State and prove Angle sum property of a Quadrilateral.
Answers
Answer:Angle Sum property of a quadrilateral says that sum of all angles of a quadrilateral is equal to 360 degree
Consider a quadrilateral PQRS.
Join QS.
To prove: ∠P + ∠Q + ∠R + ∠S = 360º
Proof:
Consider triangle PQS, we have,
⇒ ∠P + ∠PQS + ∠PSQ = 180º ... (1) [Using Angle sum property of Triangle]
Similarly, in triangle QRS, we have,
⇒ ∠SQR + ∠R + ∠QSR = 180º ... (2) [Using Angle sum property of Triangle]

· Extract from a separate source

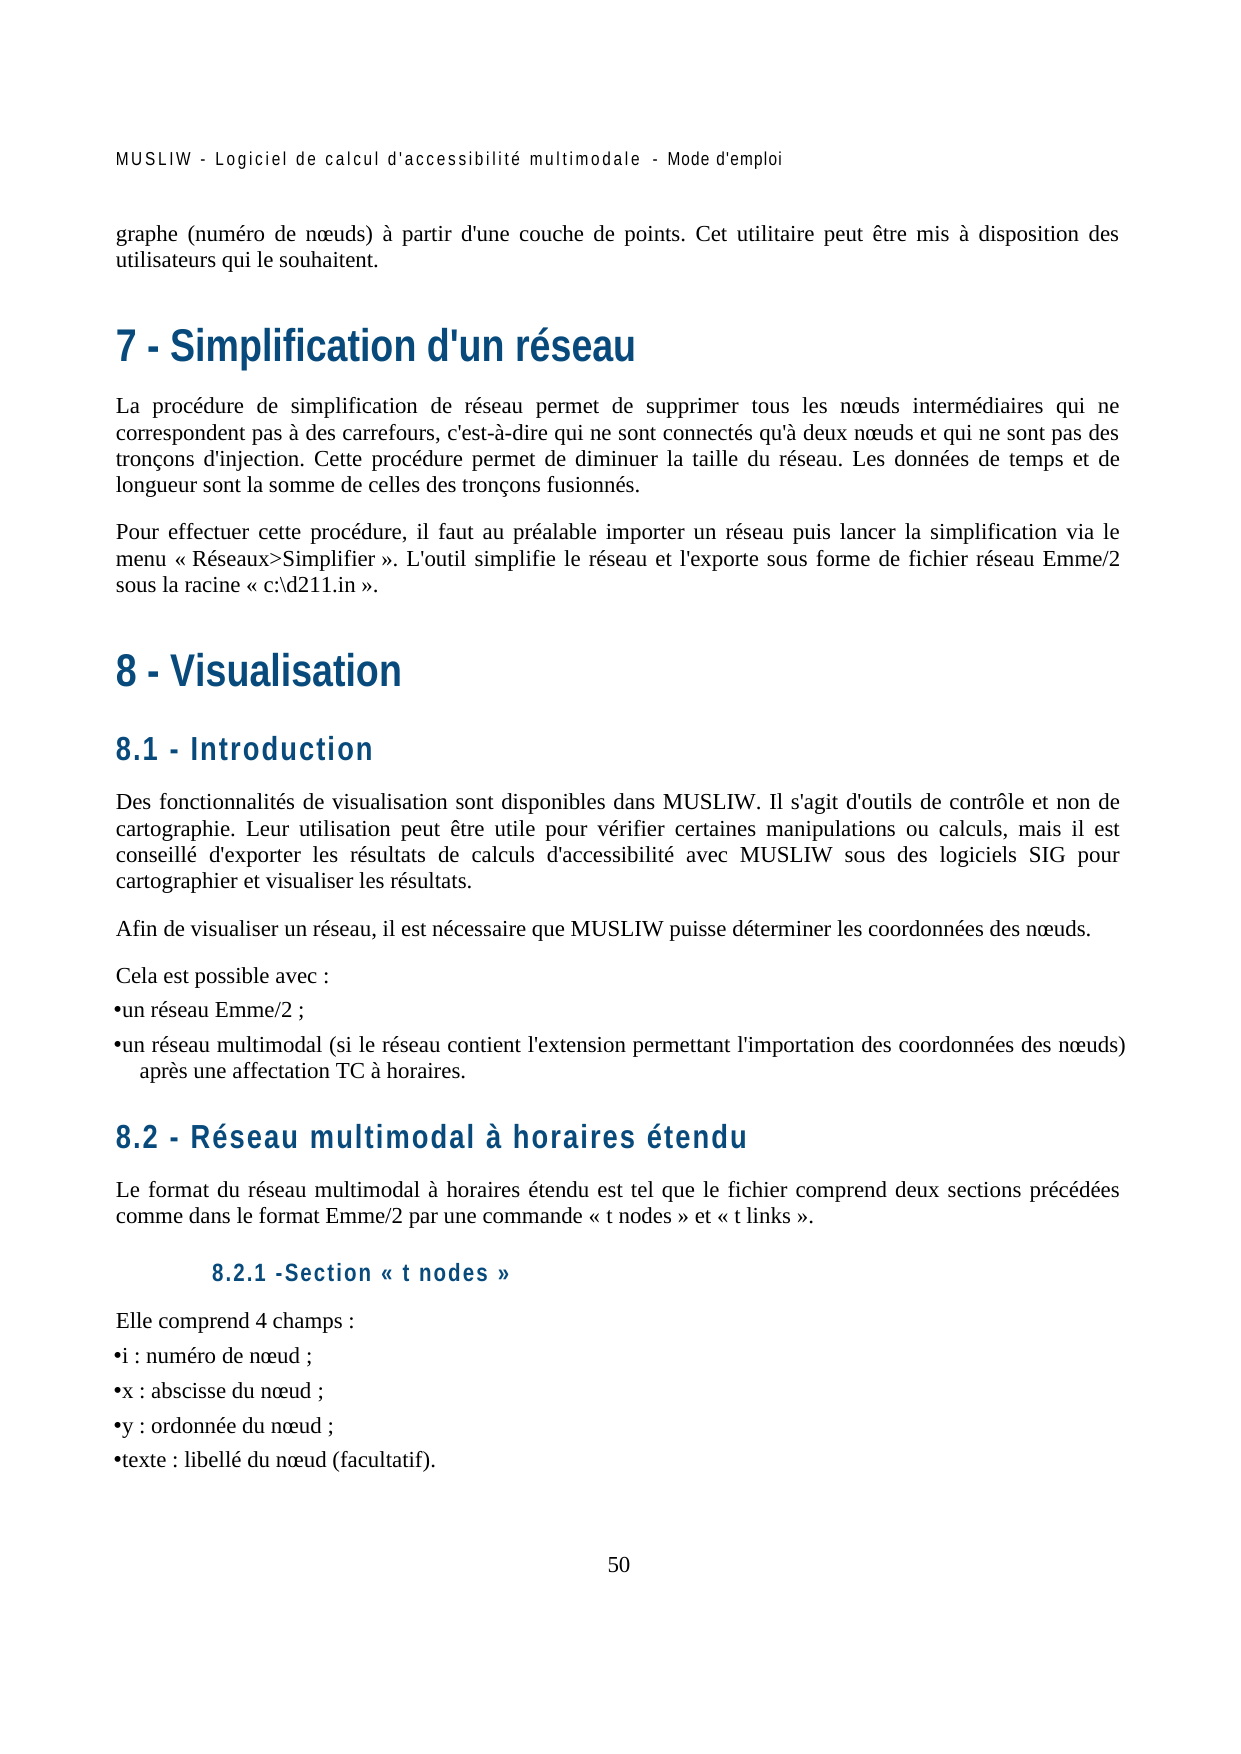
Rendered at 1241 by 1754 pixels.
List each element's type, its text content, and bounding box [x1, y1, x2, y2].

On adding (1) and (2), we get
∠P + ∠PQS + ∠PSQ + ∠SQR + ∠R + ∠QSR = 180º + 180º
⇒ ∠P + ∠PQS + ∠SQR + ∠R + ∠QSR + ∠PSQ = 360º
⇒ ∠P + ∠Q + ∠R + ∠S = 360º [Hence proved]
Step-by-step explanation:
According to the angle sum property of a Quadrilateral, the sum of all the four interior angles is 360 degrees. Proof: In the quadrilateral ABCD, ∠ABC, ∠BCD, ∠CDA, and ∠DAB are the internal angles.